For most digitally native brands, a retail concept is nothing more than a pop-up shop in a major city, but for Untuckit’s co-founder and CEO Aaron Sanandres, a modern retail strategy demands a permanent physical footprint.
“We started Untuckit with the vision of providing a better-looking, casual shirt,” said Sanandres. “We initially thought we were going to be marketing to millennials; we didn’t realize we would strike a chord with such a broad demographic. The challenge for us had always been, ‘How do we cater to such a broad demo from a marketing perspective or a communications perspective, without diluting who we are?’ One thing we learned is that, across this demographic, there are people that just don’t engage with brands unless they have a physical footprint. It was either from this skepticism of digitally native brands, or it was because they wanted to touch and feel the product before purchasing it. So we knew pretty early on that we needed a physical outlet for this cohort.”
Untuckit now boasts 50 retail doors across the United States and Canada. For Sanandres, it is vital to meet the consumers where they are. That’s why you can also find an Untuckit shop on Amazon, which operates more like an outlet and is used to sell products that are from seasons past.
On this week’s episode of The Glossy Podcast, Hilary Milnes sits down with Sanandres live at the NRF Big Show to discuss how customer data is being used to improve in-store experiences, what his approach is to selling on Amazon and why retailers need a physical footprint. Edited highlights below.

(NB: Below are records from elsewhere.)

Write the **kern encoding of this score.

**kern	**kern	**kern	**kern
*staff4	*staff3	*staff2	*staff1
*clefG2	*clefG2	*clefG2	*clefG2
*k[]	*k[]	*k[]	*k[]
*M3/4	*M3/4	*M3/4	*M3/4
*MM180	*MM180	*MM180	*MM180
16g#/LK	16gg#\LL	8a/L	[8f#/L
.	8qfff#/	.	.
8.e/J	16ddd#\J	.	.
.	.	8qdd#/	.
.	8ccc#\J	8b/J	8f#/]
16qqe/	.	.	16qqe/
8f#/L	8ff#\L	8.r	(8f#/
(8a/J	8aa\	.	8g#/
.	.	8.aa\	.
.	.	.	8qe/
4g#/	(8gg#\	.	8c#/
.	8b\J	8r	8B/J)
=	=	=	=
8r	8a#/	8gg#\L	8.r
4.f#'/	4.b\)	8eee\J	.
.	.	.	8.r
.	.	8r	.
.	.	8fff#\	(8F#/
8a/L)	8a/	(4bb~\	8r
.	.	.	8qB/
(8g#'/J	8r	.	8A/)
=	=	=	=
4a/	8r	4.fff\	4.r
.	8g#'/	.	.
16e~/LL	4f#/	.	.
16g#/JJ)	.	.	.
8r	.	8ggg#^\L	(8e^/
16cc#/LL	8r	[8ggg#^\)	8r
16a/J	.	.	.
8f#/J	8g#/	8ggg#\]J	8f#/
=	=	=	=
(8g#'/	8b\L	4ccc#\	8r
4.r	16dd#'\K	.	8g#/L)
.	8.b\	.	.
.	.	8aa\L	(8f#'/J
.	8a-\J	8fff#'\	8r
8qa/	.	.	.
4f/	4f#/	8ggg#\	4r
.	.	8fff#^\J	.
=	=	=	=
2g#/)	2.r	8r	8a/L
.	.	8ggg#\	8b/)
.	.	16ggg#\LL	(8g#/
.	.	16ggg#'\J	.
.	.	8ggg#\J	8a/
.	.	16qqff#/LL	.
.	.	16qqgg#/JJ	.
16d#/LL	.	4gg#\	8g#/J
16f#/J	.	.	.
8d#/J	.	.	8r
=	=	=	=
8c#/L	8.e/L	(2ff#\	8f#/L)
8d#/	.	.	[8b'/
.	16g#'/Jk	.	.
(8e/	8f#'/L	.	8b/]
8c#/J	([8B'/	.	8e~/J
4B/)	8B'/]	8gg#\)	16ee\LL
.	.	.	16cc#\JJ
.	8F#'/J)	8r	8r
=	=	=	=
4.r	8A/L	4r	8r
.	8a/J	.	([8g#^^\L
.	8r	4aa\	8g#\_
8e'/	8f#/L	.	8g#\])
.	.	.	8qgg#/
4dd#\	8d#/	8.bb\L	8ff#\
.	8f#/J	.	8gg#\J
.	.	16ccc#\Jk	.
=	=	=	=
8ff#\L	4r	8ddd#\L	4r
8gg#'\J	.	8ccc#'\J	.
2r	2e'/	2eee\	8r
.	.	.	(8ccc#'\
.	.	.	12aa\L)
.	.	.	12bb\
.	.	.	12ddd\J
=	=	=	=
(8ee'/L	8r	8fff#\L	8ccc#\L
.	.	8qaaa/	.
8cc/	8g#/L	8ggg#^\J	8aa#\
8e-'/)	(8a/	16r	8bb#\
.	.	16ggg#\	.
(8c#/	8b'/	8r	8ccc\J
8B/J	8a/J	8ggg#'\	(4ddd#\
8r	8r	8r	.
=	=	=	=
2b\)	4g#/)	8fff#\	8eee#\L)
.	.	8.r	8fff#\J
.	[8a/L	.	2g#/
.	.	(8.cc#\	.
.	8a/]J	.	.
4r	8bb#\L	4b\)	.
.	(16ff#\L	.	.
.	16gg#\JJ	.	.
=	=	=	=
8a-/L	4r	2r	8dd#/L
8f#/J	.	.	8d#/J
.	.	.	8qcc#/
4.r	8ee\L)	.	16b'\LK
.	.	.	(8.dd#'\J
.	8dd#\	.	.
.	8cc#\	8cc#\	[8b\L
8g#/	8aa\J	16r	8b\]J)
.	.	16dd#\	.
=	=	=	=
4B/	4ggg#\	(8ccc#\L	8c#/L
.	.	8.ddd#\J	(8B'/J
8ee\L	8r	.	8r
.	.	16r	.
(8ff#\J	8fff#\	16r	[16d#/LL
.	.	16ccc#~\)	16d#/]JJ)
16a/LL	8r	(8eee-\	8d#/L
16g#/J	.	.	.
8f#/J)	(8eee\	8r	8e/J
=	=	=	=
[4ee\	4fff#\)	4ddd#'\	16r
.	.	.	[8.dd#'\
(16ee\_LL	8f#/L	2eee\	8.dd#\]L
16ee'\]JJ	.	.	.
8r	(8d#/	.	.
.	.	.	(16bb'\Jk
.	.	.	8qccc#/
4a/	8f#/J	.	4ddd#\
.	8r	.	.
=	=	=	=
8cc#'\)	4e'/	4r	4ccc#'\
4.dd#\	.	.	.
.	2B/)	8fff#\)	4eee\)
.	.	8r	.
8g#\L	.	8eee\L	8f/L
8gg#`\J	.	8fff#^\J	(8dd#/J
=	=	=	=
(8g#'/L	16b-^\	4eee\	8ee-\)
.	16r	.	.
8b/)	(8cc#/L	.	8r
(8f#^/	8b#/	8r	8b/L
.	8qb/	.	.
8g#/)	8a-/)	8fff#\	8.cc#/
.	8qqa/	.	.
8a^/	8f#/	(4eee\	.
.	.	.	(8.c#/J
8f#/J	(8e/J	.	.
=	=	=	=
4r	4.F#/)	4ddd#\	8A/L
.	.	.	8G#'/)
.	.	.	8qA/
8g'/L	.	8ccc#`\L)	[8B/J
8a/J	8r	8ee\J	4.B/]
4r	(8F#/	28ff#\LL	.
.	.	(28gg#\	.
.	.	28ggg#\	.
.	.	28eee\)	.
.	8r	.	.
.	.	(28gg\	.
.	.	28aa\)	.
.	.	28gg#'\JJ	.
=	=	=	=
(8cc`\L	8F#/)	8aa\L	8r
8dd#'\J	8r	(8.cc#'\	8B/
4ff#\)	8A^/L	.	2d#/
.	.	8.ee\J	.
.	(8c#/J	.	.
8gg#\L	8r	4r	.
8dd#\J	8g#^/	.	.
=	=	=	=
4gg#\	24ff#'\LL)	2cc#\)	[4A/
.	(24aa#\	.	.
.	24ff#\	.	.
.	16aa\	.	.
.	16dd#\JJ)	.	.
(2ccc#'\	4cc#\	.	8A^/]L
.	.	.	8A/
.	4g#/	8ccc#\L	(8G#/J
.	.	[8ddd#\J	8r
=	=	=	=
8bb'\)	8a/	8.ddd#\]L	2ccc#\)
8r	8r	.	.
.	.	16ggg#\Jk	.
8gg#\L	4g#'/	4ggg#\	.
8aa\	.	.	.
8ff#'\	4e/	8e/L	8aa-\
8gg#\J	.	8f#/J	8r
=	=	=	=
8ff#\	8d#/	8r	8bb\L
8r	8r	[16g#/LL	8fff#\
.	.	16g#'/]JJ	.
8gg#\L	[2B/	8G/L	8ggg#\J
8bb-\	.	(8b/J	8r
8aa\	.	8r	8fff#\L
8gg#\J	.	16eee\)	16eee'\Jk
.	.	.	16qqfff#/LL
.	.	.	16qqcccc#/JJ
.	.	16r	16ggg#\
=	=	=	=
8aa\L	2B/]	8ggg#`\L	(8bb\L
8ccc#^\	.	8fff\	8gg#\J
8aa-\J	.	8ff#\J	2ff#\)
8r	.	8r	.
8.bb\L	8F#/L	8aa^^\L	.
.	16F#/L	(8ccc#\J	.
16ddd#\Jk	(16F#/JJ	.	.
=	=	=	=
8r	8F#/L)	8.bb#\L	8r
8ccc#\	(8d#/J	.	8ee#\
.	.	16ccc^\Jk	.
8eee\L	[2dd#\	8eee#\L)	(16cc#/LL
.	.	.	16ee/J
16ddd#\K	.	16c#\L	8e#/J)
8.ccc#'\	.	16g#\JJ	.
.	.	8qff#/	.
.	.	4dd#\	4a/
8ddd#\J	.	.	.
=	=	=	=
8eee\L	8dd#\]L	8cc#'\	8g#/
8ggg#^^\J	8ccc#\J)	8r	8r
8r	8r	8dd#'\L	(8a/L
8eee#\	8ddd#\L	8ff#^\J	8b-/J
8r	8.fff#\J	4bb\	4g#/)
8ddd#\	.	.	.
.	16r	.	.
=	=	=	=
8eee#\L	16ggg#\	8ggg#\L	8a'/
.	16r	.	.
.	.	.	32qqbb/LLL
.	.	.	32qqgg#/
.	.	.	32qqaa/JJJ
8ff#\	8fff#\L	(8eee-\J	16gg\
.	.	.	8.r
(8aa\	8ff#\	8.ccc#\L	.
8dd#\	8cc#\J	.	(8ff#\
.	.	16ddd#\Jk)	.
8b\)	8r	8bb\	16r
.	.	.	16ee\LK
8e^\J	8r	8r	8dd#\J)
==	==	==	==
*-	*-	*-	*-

Using data to personalize the in-store experience
“So there are two parts to [personalizing the in-store experience]: There’s the feedback, like how does our merchandising team know what’s transacting in the stores and online? Today, we’re pretty good at collecting all of that information and dumping it into one data warehouse. From a merch perspective, some of that is pretty easy, where they can see what’s selling out of the store so they can know what to stack. There’s a lot of online learnings they can take and apply to our stores. Having a fuller picture of the customer who comes into your store is just something we haven’t had the ability to do in the past. That’s something now, where we’re building out these point of sale platforms that are able to tell you, ‘Hilary, you’ve shopped in these five stores and [you’ve bought] this online,’ and it brings that to the store associate, who can finally engage with the customer in a way that’s personalized and curated, but not creepy. What we’re able to do with the 360-degree view of the customer in store, in terms of having a more personalized experience, is exciting.”
Untuckit’s Amazon strategy
“We do sell on Amazon. It’s not that they came knocking, but we ended up taking some of our broken styles or last-season items and putting them on Amazon to use like an outlet. We don’t do anything material on Amazon as a company — overall, it’s a very small percentage of our business. The relationship is we pay them a fulfillment fee, so if you go on Amazon and look for us, you’ll find an Untuckit store that is managed and fulfilled by Amazon. It’s enough product to keep the store interesting, and the fortunate thing about our business is we’re not seasonal, so when I say ‘last season,’ it could just be a black-and-white gingham shirt with thicker lines than this season. We also try to keep pricing the same. In fact, you just can’t have anything that’s less expensive on your site than on Amazon. There’s always pricing parity between the two. At this point, we don’t want to be distributing through some of the other discount retailers who pick up excess inventory, and fortunately we’ve been able to manage inventory in a way that we haven’t had to.”
Modern retail requires a physical footprint
“A modern retail strategy includes physical retail, and that will play itself out more and more. You’ll see companies that swore they would never open a physical store start to convert. There’s just too much opportunity to drill down on a single market, which a store allows you to do. A modern physical footprint is omni. Whether it’s five or 50 stores, that’s brand-specific. I think digital still plays a role. People are on their phones more every year and not less, so there’s more opportunity. Some of that will come through things like SMS, but we’ll see how that all plays out. My guess is that you’re going to get more texts from retailers than you did last year.”